Götz Friedrich

Der Regisseur und Intendant über die Opernsituation im wieder vereinigten Berlin.

Februar 1994
»Wir können nur reden, reden, reden, daß man uns die drei Opernhäuser in dieser Stadt läßt.«
Ein Gespräch.




»Was ich schon nicht mehr hören kann ist der Satz: Die Häuser müssen jetzt Profil beweisen. Also: Entweder man hat eins. Oder man findet eins. Wir haben ja unser Profil. Die Komische Oper von Harry Kupfer hat ihr Profil. Und die Staatsoper unter den Linden will und muß eine neue Identität finden.

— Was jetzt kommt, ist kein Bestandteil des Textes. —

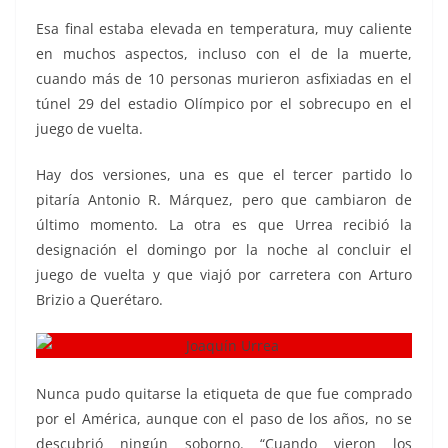
Esa final estaba elevada en temperatura, muy caliente
en muchos aspectos, incluso con el de la muerte,
cuando más de 10 personas murieron asfixiadas en el
túnel 29 del estadio Olímpico por el sobrecupo en el
juego de vuelta.
Hay dos versiones, una es que el tercer partido lo
pitaría Antonio R. Márquez, pero que cambiaron de
último momento. La otra es que Urrea recibió la
designación el domingo por la noche al concluir el
juego de vuelta y que viajó por carretera con Arturo
Brizio a Querétaro.
Nunca pudo quitarse la etiqueta de que fue comprado
por el América, aunque con el paso de los años, no se
descubrió ningún soborno. “Cuando vieron los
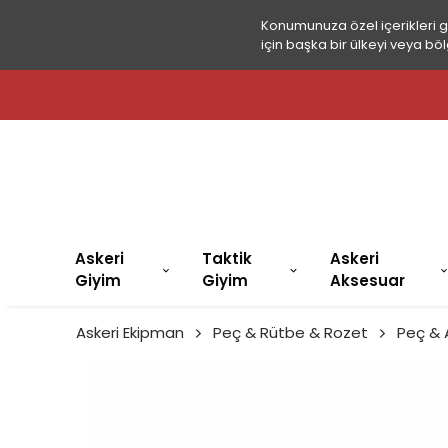
Konumunuza özel içerikleri 
için başka bir ülkeyi veya böl
Z KARGO!
Askeri
Taktik
Askeri
Giyim
Giyim
Aksesuar
Askeri Ekipman
Peç & Rütbe & Rozet
Peç &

Sie holt auch auf, nicht zuletzt auch durch Budget-Unterstützungen, um es mal gelinde zu sagen.«

Götz Friedrich, Chef der »Deutschen Oper« im Westen seit 13 Jahren, weiß wovon er spricht. »In dieser Stadt hat es immer drei Häuser gegeben. Jetzt will man uns weismachen, das sei ein Relikt der Frontstadtzeit. Das ist doch albern. Wir haben hier heute einen Einzugsbereich von über fünf Millionen Menschen. Verglichen etwa mit dem Rheinland haben wir also jedenfalls nicht zuviele Häuser.«

»Auch die Konkurrenz ist wichtig. Es ist gut, nicht einen Vordampfer zu haben samt einem kleinen Haus, wie das in Wien ist, sondern zwei große Häuser, die gegeneinander antreten.«
Das dritte Haus, in Berlin die sogenannte »Komische Oper«, »fungiert dann sozusagen als produktiver Störfaktor«.
Im übrigen ist und bleibt Friedrichs Deutsche Oper das »große« Berliner Haus mit fast 2000 Plätzen. Die Staatsoper unter den Linden faßt nur etwa 1400 Personen. Dennoch hat die von Daniel Barenboim künstlerisch geführte Lindenoper im Budget schon beinahe gleichgezogen - »obwohl im Osten nur 80 Prozent der Westlöhne bezahlt werden«, kommentiert Friedrich.

Mit Rarität nach Wien

In der letzten Spielzeit hat er sich gleich dreimal als Regisseur in die Schlacht geworfen und dreimal gepunktet: Mit dem Rosenkavalier, den Meistersingern und dem Maskenball erntete er viel Kritikerlob und volle Häuser.

Jetzt kommt, wie Friedrich das nennt, »eine Periode, wo wir wieder ein bißchen unvorsichtiger im Blick auf die Kasse sind.« Ein Schönberg-Bartok-Doppelabend mit Erwartung und Blaubart kommt demnächst auf die Bühne, eine Uraufführung steht ins Haus, in der nächsten Spielzeit inszeniert das Enfant terrible John Dew den Chénier, und Francis Poulencs Dialoge der Karmeliterinnen soll das Repertoire um eine weitere Rarität ergänzen.

»Das ist alles riskant, aber wichtig«, meint der Intendant, dessen Schönberg/Bartok-Kombination übrigens mit Veränderungen von der Wiener Staatsoper übernommen wird.
Diesen »Schulterschluß« will Friedrich - »nicht übertrieben, aber unbedingt« fortsetzen. »Das ist unsinnig bei Aida oder Tosca, aber bei Raritäten ideal. So steht etwa Enescos jüngst von der Schallplatte wiederentdeckter Oedipe zur Diskussion. In Berlin wird er auf jeden Fall gezeigt«, steht Friedrich zur Repertoire-Struktur seines Hauses.

Die Musical-Mode

Als langjähriger Mitstreiter für die Sache der leichten Muse im Theater des Westens ist Friedrich, heute ganz Opernchef, übrigens skeptisch angesichts der derzeitigen Musical-Welle: »Überall werden neue Musical-Bühnen eröffnet, als ob das das Allheilmittel wäre. Das ist ein Irrtum. Wo ist denn das tolle neue Musical?
Die Stücke werden ja nicht besser, die da nachkommen.